Exercise prompt -> Each record that follows must be given again without alteration.
++++ Stored data ++++
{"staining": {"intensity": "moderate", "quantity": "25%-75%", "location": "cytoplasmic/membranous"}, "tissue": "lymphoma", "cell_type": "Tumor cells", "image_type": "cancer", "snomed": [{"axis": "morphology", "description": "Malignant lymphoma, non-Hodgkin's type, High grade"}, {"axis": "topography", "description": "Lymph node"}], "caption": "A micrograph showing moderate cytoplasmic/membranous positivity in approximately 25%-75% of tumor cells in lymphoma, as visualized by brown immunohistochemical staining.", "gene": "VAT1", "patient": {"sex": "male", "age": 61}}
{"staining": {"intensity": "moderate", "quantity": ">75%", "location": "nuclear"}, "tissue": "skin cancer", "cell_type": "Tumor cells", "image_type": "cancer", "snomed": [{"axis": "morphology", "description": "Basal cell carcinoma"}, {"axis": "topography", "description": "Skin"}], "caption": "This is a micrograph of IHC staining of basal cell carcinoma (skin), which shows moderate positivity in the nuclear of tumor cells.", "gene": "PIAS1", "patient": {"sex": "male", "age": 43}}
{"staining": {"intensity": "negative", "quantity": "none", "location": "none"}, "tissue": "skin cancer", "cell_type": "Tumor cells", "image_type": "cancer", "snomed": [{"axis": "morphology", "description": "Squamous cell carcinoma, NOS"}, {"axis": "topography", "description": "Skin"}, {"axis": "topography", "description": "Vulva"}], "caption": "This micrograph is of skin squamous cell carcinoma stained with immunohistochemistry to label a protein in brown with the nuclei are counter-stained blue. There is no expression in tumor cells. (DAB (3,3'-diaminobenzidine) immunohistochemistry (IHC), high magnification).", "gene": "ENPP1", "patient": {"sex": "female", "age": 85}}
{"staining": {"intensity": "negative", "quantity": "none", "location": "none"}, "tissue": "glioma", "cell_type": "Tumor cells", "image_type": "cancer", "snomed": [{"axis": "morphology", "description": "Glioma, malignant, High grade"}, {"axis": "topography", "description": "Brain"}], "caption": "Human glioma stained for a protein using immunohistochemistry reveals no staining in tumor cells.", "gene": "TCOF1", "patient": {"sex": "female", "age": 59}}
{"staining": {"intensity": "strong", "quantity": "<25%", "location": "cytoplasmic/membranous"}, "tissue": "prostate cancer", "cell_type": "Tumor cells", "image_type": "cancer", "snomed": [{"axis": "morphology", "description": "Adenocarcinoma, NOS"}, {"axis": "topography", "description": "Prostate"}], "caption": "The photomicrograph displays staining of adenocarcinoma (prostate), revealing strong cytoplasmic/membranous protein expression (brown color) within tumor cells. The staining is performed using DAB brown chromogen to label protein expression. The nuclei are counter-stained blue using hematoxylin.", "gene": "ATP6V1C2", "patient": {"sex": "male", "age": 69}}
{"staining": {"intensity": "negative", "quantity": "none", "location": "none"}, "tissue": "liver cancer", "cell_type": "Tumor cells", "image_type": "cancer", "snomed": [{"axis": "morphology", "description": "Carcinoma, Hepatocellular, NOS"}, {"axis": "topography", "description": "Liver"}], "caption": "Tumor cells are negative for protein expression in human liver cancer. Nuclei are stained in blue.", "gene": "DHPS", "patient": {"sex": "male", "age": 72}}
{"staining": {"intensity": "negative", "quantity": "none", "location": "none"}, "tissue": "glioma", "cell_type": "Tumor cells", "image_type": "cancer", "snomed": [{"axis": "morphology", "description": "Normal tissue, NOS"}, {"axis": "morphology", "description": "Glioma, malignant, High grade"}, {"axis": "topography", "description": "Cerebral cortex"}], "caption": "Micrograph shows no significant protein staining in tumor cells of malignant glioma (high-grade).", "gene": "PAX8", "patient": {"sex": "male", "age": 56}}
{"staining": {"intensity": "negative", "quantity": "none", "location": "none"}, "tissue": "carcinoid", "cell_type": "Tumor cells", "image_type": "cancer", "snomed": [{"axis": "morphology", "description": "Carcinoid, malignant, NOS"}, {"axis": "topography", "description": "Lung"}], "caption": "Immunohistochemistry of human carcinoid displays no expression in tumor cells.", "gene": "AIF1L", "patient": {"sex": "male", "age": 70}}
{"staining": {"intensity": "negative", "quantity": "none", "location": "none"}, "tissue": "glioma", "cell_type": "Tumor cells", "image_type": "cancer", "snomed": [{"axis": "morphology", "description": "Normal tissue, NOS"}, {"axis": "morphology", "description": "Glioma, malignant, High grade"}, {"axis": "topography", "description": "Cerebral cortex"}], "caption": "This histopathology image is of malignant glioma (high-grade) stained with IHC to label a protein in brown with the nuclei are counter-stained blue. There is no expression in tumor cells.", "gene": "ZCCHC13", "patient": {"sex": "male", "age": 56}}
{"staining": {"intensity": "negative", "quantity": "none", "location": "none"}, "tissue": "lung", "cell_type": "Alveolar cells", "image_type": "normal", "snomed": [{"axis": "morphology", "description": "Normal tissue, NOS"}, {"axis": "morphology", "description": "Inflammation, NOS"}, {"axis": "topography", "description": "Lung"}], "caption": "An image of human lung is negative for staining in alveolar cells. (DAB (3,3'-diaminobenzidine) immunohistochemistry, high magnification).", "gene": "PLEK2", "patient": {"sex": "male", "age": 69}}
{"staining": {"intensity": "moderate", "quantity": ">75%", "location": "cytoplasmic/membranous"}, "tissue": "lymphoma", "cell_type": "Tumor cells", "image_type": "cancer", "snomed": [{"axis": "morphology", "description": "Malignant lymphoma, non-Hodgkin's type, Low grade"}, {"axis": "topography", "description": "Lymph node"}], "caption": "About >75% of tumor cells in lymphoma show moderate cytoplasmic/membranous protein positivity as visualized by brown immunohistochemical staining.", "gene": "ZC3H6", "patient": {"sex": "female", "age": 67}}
++++
Reply ->
{"staining": {"intensity": "moderate", "quantity": "25%-75%", "location": "cytoplasmic/membranous"}, "tissue": "lymphoma", "cell_type": "Tumor cells", "image_type": "cancer", "snomed": [{"axis": "morphology", "description": "Malignant lymphoma, non-Hodgkin's type, High grade"}, {"axis": "topography", "description": "Lymph node"}], "caption": "A micrograph showing moderate cytoplasmic/membranous positivity in approximately 25%-75% of tumor cells in lymphoma, as visualized by brown immunohistochemical staining.", "gene": "VAT1", "patient": {"sex": "male", "age": 61}}
{"staining": {"intensity": "moderate", "quantity": ">75%", "location": "nuclear"}, "tissue": "skin cancer", "cell_type": "Tumor cells", "image_type": "cancer", "snomed": [{"axis": "morphology", "description": "Basal cell carcinoma"}, {"axis": "topography", "description": "Skin"}], "caption": "This is a micrograph of IHC staining of basal cell carcinoma (skin), which shows moderate positivity in the nuclear of tumor cells.", "gene": "PIAS1", "patient": {"sex": "male", "age": 43}}
{"staining": {"intensity": "negative", "quantity": "none", "location": "none"}, "tissue": "skin cancer", "cell_type": "Tumor cells", "image_type": "cancer", "snomed": [{"axis": "morphology", "description": "Squamous cell carcinoma, NOS"}, {"axis": "topography", "description": "Skin"}, {"axis": "topography", "description": "Vulva"}], "caption": "This micrograph is of skin squamous cell carcinoma stained with immunohistochemistry to label a protein in brown with the nuclei are counter-stained blue. There is no expression in tumor cells. (DAB (3,3'-diaminobenzidine) immunohistochemistry (IHC), high magnification).", "gene": "ENPP1", "patient": {"sex": "female", "age": 85}}
{"staining": {"intensity": "negative", "quantity": "none", "location": "none"}, "tissue": "glioma", "cell_type": "Tumor cells", "image_type": "cancer", "snomed": [{"axis": "morphology", "description": "Glioma, malignant, High grade"}, {"axis": "topography", "description": "Brain"}], "caption": "Human glioma stained for a protein using immunohistochemistry reveals no staining in tumor cells.", "gene": "TCOF1", "patient": {"sex": "female", "age": 59}}
{"staining": {"intensity": "strong", "quantity": "<25%", "location": "cytoplasmic/membranous"}, "tissue": "prostate cancer", "cell_type": "Tumor cells", "image_type": "cancer", "snomed": [{"axis": "morphology", "description": "Adenocarcinoma, NOS"}, {"axis": "topography", "description": "Prostate"}], "caption": "The photomicrograph displays staining of adenocarcinoma (prostate), revealing strong cytoplasmic/membranous protein expression (brown color) within tumor cells. The staining is performed using DAB brown chromogen to label protein expression. The nuclei are counter-stained blue using hematoxylin.", "gene": "ATP6V1C2", "patient": {"sex": "male", "age": 69}}
{"staining": {"intensity": "negative", "quantity": "none", "location": "none"}, "tissue": "liver cancer", "cell_type": "Tumor cells", "image_type": "cancer", "snomed": [{"axis": "morphology", "description": "Carcinoma, Hepatocellular, NOS"}, {"axis": "topography", "description": "Liver"}], "caption": "Tumor cells are negative for protein expression in human liver cancer. Nuclei are stained in blue.", "gene": "DHPS", "patient": {"sex": "male", "age": 72}}
{"staining": {"intensity": "negative", "quantity": "none", "location": "none"}, "tissue": "glioma", "cell_type": "Tumor cells", "image_type": "cancer", "snomed": [{"axis": "morphology", "description": "Normal tissue, NOS"}, {"axis": "morphology", "description": "Glioma, malignant, High grade"}, {"axis": "topography", "description": "Cerebral cortex"}], "caption": "Micrograph shows no significant protein staining in tumor cells of malignant glioma (high-grade).", "gene": "PAX8", "patient": {"sex": "male", "age": 56}}
{"staining": {"intensity": "negative", "quantity": "none", "location": "none"}, "tissue": "carcinoid", "cell_type": "Tumor cells", "image_type": "cancer", "snomed": [{"axis": "morphology", "description": "Carcinoid, malignant, NOS"}, {"axis": "topography", "description": "Lung"}], "caption": "Immunohistochemistry of human carcinoid displays no expression in tumor cells.", "gene": "AIF1L", "patient": {"sex": "male", "age": 70}}
{"staining": {"intensity": "negative", "quantity": "none", "location": "none"}, "tissue": "glioma", "cell_type": "Tumor cells", "image_type": "cancer", "snomed": [{"axis": "morphology", "description": "Normal tissue, NOS"}, {"axis": "morphology", "description": "Glioma, malignant, High grade"}, {"axis": "topography", "description": "Cerebral cortex"}], "caption": "This histopathology image is of malignant glioma (high-grade) stained with IHC to label a protein in brown with the nuclei are counter-stained blue. There is no expression in tumor cells.", "gene": "ZCCHC13", "patient": {"sex": "male", "age": 56}}
{"staining": {"intensity": "negative", "quantity": "none", "location": "none"}, "tissue": "lung", "cell_type": "Alveolar cells", "image_type": "normal", "snomed": [{"axis": "morphology", "description": "Normal tissue, NOS"}, {"axis": "morphology", "description": "Inflammation, NOS"}, {"axis": "topography", "description": "Lung"}], "caption": "An image of human lung is negative for staining in alveolar cells. (DAB (3,3'-diaminobenzidine) immunohistochemistry, high magnification).", "gene": "PLEK2", "patient": {"sex": "male", "age": 69}}
{"staining": {"intensity": "moderate", "quantity": ">75%", "location": "cytoplasmic/membranous"}, "tissue": "lymphoma", "cell_type": "Tumor cells", "image_type": "cancer", "snomed": [{"axis": "morphology", "description": "Malignant lymphoma, non-Hodgkin's type, Low grade"}, {"axis": "topography", "description": "Lymph node"}], "caption": "About >75% of tumor cells in lymphoma show moderate cytoplasmic/membranous protein positivity as visualized by brown immunohistochemical staining.", "gene": "ZC3H6", "patient": {"sex": "female", "age": 67}}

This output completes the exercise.